The task:
The data below is to be output in full, unchanged.

- - - -

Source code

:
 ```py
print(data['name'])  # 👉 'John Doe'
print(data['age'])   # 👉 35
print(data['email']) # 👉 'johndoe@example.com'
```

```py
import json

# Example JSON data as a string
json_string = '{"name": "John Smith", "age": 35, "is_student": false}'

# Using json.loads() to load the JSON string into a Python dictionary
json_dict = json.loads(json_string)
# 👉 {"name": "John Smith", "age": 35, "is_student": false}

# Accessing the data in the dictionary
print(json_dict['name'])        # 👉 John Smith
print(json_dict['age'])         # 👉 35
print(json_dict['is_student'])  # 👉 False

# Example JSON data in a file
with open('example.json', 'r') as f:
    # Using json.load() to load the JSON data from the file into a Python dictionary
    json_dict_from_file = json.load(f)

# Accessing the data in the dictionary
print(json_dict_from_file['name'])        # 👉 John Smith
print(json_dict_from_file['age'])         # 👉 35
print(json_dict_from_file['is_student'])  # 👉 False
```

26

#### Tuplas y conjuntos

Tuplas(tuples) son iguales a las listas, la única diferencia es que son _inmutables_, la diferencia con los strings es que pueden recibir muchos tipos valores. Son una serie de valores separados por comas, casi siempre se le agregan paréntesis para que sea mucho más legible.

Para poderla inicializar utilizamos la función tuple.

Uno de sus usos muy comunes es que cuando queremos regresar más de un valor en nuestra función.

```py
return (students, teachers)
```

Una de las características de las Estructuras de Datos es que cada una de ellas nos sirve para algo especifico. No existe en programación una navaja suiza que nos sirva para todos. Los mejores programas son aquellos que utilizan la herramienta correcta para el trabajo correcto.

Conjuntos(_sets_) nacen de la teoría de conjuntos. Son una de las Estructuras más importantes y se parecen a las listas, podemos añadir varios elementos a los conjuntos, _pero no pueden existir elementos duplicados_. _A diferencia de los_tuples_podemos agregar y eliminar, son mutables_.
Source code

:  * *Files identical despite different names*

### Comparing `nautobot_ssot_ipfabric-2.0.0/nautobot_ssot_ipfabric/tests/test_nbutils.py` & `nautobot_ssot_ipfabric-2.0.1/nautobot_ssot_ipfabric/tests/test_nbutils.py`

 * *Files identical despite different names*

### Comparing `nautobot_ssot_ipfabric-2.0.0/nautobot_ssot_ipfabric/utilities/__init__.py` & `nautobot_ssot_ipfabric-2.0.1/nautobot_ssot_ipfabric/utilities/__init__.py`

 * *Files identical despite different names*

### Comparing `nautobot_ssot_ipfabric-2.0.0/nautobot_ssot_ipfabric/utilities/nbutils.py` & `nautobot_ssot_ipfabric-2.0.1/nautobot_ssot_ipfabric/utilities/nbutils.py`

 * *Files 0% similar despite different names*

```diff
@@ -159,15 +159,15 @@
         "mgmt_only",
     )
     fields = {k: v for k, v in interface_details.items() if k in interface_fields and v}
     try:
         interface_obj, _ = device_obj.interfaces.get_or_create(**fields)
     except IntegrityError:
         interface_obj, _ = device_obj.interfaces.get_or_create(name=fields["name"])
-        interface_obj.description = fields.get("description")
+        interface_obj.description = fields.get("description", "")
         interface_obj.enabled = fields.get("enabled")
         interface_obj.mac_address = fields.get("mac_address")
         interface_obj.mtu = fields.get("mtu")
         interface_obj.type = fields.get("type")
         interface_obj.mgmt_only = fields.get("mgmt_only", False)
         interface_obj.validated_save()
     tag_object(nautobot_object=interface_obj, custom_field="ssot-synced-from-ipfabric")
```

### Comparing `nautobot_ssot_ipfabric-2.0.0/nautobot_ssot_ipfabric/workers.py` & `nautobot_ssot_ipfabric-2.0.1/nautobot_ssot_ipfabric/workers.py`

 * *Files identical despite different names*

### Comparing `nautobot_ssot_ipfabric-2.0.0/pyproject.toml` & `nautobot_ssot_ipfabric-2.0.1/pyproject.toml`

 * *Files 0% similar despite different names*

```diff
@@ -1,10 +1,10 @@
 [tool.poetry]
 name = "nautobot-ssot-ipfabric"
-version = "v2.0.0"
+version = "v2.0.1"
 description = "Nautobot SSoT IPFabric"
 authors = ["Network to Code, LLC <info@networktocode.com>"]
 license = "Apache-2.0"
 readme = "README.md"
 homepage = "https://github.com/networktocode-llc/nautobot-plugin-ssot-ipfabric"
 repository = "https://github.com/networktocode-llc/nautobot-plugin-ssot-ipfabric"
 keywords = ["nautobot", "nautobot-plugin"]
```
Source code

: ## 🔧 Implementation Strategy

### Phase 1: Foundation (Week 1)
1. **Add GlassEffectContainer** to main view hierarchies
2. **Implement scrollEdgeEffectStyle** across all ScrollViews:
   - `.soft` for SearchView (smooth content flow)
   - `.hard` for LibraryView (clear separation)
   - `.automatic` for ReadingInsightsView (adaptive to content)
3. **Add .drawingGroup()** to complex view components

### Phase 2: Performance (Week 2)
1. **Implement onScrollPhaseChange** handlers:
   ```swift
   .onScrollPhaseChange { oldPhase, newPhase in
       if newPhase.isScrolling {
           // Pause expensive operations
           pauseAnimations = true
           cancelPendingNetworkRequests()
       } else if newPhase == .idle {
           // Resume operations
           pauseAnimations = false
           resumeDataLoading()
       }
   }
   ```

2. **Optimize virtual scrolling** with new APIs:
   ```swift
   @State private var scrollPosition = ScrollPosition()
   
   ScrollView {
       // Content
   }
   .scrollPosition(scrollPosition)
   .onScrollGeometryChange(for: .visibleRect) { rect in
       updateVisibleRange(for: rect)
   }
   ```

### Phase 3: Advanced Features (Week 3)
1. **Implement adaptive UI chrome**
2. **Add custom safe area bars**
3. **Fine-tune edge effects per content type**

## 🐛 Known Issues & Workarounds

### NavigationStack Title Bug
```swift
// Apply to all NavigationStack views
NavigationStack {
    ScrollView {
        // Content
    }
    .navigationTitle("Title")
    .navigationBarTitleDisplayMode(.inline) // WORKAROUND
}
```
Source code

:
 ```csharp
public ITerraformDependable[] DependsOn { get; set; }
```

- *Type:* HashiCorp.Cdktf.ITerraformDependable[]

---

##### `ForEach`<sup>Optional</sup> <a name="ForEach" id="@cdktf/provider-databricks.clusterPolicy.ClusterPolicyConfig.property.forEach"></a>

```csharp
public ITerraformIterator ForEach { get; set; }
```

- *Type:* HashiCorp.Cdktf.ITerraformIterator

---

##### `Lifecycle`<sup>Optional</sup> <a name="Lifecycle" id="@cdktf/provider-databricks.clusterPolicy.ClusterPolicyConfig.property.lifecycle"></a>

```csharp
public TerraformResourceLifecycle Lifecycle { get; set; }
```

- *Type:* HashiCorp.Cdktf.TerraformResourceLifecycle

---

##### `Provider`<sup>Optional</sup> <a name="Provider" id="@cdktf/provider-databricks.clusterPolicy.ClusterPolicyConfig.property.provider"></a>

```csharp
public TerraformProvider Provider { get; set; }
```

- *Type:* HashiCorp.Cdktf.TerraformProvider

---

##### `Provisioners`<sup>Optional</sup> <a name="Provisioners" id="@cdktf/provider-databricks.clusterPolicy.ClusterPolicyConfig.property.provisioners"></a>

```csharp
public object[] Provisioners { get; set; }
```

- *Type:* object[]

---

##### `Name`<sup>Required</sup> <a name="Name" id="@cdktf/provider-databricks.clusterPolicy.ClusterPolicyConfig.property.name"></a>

- - - -

Task solution:
Source code

:
 ```py
print(data['name'])  # 👉 'John Doe'
print(data['age'])   # 👉 35
print(data['email']) # 👉 'johndoe@example.com'
```

```py
import json

# Example JSON data as a string
json_string = '{"name": "John Smith", "age": 35, "is_student": false}'

# Using json.loads() to load the JSON string into a Python dictionary
json_dict = json.loads(json_string)
# 👉 {"name": "John Smith", "age": 35, "is_student": false}

# Accessing the data in the dictionary
print(json_dict['name'])        # 👉 John Smith
print(json_dict['age'])         # 👉 35
print(json_dict['is_student'])  # 👉 False

# Example JSON data in a file
with open('example.json', 'r') as f:
    # Using json.load() to load the JSON data from the file into a Python dictionary
    json_dict_from_file = json.load(f)

# Accessing the data in the dictionary
print(json_dict_from_file['name'])        # 👉 John Smith
print(json_dict_from_file['age'])         # 👉 35
print(json_dict_from_file['is_student'])  # 👉 False
```

26

#### Tuplas y conjuntos

Tuplas(tuples) son iguales a las listas, la única diferencia es que son _inmutables_, la diferencia con los strings es que pueden recibir muchos tipos valores. Son una serie de valores separados por comas, casi siempre se le agregan paréntesis para que sea mucho más legible.

Para poderla inicializar utilizamos la función tuple.

Uno de sus usos muy comunes es que cuando queremos regresar más de un valor en nuestra función.

```py
return (students, teachers)
```

Una de las características de las Estructuras de Datos es que cada una de ellas nos sirve para algo especifico. No existe en programación una navaja suiza que nos sirva para todos. Los mejores programas son aquellos que utilizan la herramienta correcta para el trabajo correcto.

Conjuntos(_sets_) nacen de la teoría de conjuntos. Son una de las Estructuras más importantes y se parecen a las listas, podemos añadir varios elementos a los conjuntos, _pero no pueden existir elementos duplicados_. _A diferencia de los_tuples_podemos agregar y eliminar, son mutables_.
Source code

:  * *Files identical despite different names*

### Comparing `nautobot_ssot_ipfabric-2.0.0/nautobot_ssot_ipfabric/tests/test_nbutils.py` & `nautobot_ssot_ipfabric-2.0.1/nautobot_ssot_ipfabric/tests/test_nbutils.py`

 * *Files identical despite different names*

### Comparing `nautobot_ssot_ipfabric-2.0.0/nautobot_ssot_ipfabric/utilities/__init__.py` & `nautobot_ssot_ipfabric-2.0.1/nautobot_ssot_ipfabric/utilities/__init__.py`

 * *Files identical despite different names*

### Comparing `nautobot_ssot_ipfabric-2.0.0/nautobot_ssot_ipfabric/utilities/nbutils.py` & `nautobot_ssot_ipfabric-2.0.1/nautobot_ssot_ipfabric/utilities/nbutils.py`

 * *Files 0% similar despite different names*

```diff
@@ -159,15 +159,15 @@
         "mgmt_only",
     )
     fields = {k: v for k, v in interface_details.items() if k in interface_fields and v}
     try:
         interface_obj, _ = device_obj.interfaces.get_or_create(**fields)
     except IntegrityError:
         interface_obj, _ = device_obj.interfaces.get_or_create(name=fields["name"])
-        interface_obj.description = fields.get("description")
+        interface_obj.description = fields.get("description", "")
         interface_obj.enabled = fields.get("enabled")
         interface_obj.mac_address = fields.get("mac_address")
         interface_obj.mtu = fields.get("mtu")
         interface_obj.type = fields.get("type")
         interface_obj.mgmt_only = fields.get("mgmt_only", False)
         interface_obj.validated_save()
     tag_object(nautobot_object=interface_obj, custom_field="ssot-synced-from-ipfabric")
```

### Comparing `nautobot_ssot_ipfabric-2.0.0/nautobot_ssot_ipfabric/workers.py` & `nautobot_ssot_ipfabric-2.0.1/nautobot_ssot_ipfabric/workers.py`

 * *Files identical despite different names*

### Comparing `nautobot_ssot_ipfabric-2.0.0/pyproject.toml` & `nautobot_ssot_ipfabric-2.0.1/pyproject.toml`

 * *Files 0% similar despite different names*

```diff
@@ -1,10 +1,10 @@
 [tool.poetry]
 name = "nautobot-ssot-ipfabric"
-version = "v2.0.0"
+version = "v2.0.1"
 description = "Nautobot SSoT IPFabric"
 authors = ["Network to Code, LLC <info@networktocode.com>"]
 license = "Apache-2.0"
 readme = "README.md"
 homepage = "https://github.com/networktocode-llc/nautobot-plugin-ssot-ipfabric"
 repository = "https://github.com/networktocode-llc/nautobot-plugin-ssot-ipfabric"
 keywords = ["nautobot", "nautobot-plugin"]
```
Source code

: ## 🔧 Implementation Strategy

### Phase 1: Foundation (Week 1)
1. **Add GlassEffectContainer** to main view hierarchies
2. **Implement scrollEdgeEffectStyle** across all ScrollViews:
   - `.soft` for SearchView (smooth content flow)
   - `.hard` for LibraryView (clear separation)
   - `.automatic` for ReadingInsightsView (adaptive to content)
3. **Add .drawingGroup()** to complex view components

### Phase 2: Performance (Week 2)
1. **Implement onScrollPhaseChange** handlers:
   ```swift
   .onScrollPhaseChange { oldPhase, newPhase in
       if newPhase.isScrolling {
           // Pause expensive operations
           pauseAnimations = true
           cancelPendingNetworkRequests()
       } else if newPhase == .idle {
           // Resume operations
           pauseAnimations = false
           resumeDataLoading()
       }
   }
   ```

2. **Optimize virtual scrolling** with new APIs:
   ```swift
   @State private var scrollPosition = ScrollPosition()
   
   ScrollView {
       // Content
   }
   .scrollPosition(scrollPosition)
   .onScrollGeometryChange(for: .visibleRect) { rect in
       updateVisibleRange(for: rect)
   }
   ```

### Phase 3: Advanced Features (Week 3)
1. **Implement adaptive UI chrome**
2. **Add custom safe area bars**
3. **Fine-tune edge effects per content type**

## 🐛 Known Issues & Workarounds

### NavigationStack Title Bug
```swift
// Apply to all NavigationStack views
NavigationStack {
    ScrollView {
        // Content
    }
    .navigationTitle("Title")
    .navigationBarTitleDisplayMode(.inline) // WORKAROUND
}
```
Source code

:
 ```csharp
public ITerraformDependable[] DependsOn { get; set; }
```

- *Type:* HashiCorp.Cdktf.ITerraformDependable[]

---

##### `ForEach`<sup>Optional</sup> <a name="ForEach" id="@cdktf/provider-databricks.clusterPolicy.ClusterPolicyConfig.property.forEach"></a>

```csharp
public ITerraformIterator ForEach { get; set; }
```

- *Type:* HashiCorp.Cdktf.ITerraformIterator

---

##### `Lifecycle`<sup>Optional</sup> <a name="Lifecycle" id="@cdktf/provider-databricks.clusterPolicy.ClusterPolicyConfig.property.lifecycle"></a>

```csharp
public TerraformResourceLifecycle Lifecycle { get; set; }
```

- *Type:* HashiCorp.Cdktf.TerraformResourceLifecycle

---

##### `Provider`<sup>Optional</sup> <a name="Provider" id="@cdktf/provider-databricks.clusterPolicy.ClusterPolicyConfig.property.provider"></a>

```csharp
public TerraformProvider Provider { get; set; }
```

- *Type:* HashiCorp.Cdktf.TerraformProvider

---

##### `Provisioners`<sup>Optional</sup> <a name="Provisioners" id="@cdktf/provider-databricks.clusterPolicy.ClusterPolicyConfig.property.provisioners"></a>

```csharp
public object[] Provisioners { get; set; }
```

- *Type:* object[]

---

##### `Name`<sup>Required</sup> <a name="Name" id="@cdktf/provider-databricks.clusterPolicy.ClusterPolicyConfig.property.name"></a>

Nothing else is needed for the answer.